▶ **WHAT NEEDS TO BE DONE**: Among the lines below, a stretch begins at the one with "working with." and ends at the one with "That hidden lean". Repeat that stretch exactly, ends included.

* * * * * * *

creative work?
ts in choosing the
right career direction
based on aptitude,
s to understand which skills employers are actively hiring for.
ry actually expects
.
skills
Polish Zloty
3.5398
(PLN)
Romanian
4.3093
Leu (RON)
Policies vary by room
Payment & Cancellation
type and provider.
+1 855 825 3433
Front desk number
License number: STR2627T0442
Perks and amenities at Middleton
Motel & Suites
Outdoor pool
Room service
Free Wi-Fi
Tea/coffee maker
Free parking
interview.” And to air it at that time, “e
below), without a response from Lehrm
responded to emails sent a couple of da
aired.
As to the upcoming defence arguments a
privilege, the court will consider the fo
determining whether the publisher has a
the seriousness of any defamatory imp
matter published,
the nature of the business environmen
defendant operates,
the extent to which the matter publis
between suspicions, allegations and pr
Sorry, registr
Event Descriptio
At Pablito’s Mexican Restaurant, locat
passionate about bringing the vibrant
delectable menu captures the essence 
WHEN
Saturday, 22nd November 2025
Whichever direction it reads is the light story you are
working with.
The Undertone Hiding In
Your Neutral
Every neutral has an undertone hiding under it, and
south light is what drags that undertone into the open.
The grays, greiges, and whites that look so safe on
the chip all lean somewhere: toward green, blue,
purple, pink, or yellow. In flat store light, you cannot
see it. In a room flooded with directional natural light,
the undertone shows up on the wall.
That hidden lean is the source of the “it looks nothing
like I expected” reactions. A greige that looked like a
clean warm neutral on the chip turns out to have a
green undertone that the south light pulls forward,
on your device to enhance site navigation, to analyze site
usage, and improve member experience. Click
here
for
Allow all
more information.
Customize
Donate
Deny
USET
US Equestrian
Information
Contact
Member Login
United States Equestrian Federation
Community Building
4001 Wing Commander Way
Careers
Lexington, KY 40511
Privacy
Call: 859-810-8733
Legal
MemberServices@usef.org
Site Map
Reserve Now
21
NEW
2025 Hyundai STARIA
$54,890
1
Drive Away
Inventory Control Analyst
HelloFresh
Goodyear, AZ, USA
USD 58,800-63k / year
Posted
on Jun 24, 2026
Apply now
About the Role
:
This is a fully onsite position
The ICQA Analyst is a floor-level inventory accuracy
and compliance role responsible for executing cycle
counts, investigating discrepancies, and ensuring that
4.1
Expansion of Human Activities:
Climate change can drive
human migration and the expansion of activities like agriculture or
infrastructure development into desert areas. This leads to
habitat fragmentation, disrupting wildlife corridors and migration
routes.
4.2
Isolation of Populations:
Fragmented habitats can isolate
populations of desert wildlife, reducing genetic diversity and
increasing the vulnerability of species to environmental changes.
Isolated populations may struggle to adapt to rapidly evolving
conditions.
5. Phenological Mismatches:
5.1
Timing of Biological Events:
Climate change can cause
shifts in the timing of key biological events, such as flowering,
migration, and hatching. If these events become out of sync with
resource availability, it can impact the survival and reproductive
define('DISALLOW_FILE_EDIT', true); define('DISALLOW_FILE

* * * * * * *

▶ **RESULT OF THIS TASK**:
working with.
The Undertone Hiding In
Your Neutral
Every neutral has an undertone hiding under it, and
south light is what drags that undertone into the open.
The grays, greiges, and whites that look so safe on
the chip all lean somewhere: toward green, blue,
purple, pink, or yellow. In flat store light, you cannot
see it. In a room flooded with directional natural light,
the undertone shows up on the wall.
That hidden lean is the source of the “it looks nothing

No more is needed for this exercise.